--- Excerpt to read ---

To meet rising demand and interest, many whiskey producers are expanding, with
the help of last year's massive U.S. tax cut that lowered federal excise tax on
distillers from $13.50 to $2.70 per gallon for the first 100,000 gallons - but
only for two years.
HIGHER PRICES FOR CONSUMERS?
Once the tariffs come into effect, suppliers can choose to swallow the extra
cost themselves or they can pass it on to customers. Protecting margins is
always a priority, but in this case they risk losing hard-earned market share if
drinkers pick cheaper brands.
Generally, if the price of a distilled spirit increases 10 percent, sales volume
of that spirit falls by about 5 percent, according to Henry Saffer, a researcher
with the National Bureau of Economic Research in New York.
Therefore, if bourbon prices rise in the EU, he says people would just "buy
cheaper versions of something very similar."

--- Data for this task ---

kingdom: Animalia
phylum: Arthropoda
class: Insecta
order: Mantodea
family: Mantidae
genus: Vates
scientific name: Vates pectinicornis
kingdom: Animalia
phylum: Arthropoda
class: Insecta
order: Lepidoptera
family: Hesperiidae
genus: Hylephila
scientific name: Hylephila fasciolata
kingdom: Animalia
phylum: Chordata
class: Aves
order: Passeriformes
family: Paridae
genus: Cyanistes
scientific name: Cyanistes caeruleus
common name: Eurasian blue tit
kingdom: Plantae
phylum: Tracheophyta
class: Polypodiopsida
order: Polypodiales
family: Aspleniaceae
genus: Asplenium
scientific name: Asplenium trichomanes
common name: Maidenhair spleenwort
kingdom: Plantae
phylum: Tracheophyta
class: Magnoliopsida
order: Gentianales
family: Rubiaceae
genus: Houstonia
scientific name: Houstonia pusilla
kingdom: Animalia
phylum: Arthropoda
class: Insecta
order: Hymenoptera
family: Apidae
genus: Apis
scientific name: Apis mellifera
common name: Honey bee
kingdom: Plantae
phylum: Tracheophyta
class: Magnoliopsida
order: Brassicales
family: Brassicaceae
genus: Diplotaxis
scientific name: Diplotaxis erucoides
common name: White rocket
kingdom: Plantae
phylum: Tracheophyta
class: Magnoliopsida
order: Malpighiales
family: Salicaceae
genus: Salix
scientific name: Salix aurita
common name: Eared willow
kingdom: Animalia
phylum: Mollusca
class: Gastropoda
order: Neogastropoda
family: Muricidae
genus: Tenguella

---

▶ **Work to complete**:
1. Reproduce a portion of the passage on whiskey tariffs verbatim, beginning at the words "HIGHER PRICES FOR" and stopping after "in New York.".
2. Extract every line of the listing that contains the string "genus". Letter case matters.

▶ **Final answers**:
1.
HIGHER PRICES FOR CONSUMERS?
Once the tariffs come into effect, suppliers can choose to swallow the extra
cost themselves or they can pass it on to customers. Protecting margins is
always a priority, but in this case they risk losing hard-earned market share if
drinkers pick cheaper brands.
Generally, if the price of a distilled spirit increases 10 percent, sales volume
of that spirit falls by about 5 percent, according to Henry Saffer, a researcher
with the National Bureau of Economic Research in New York.

2.
genus: Vates
genus: Hylephila
genus: Cyanistes
genus: Asplenium
genus: Houstonia
genus: Apis
genus: Diplotaxis
genus: Salix
genus: Tenguella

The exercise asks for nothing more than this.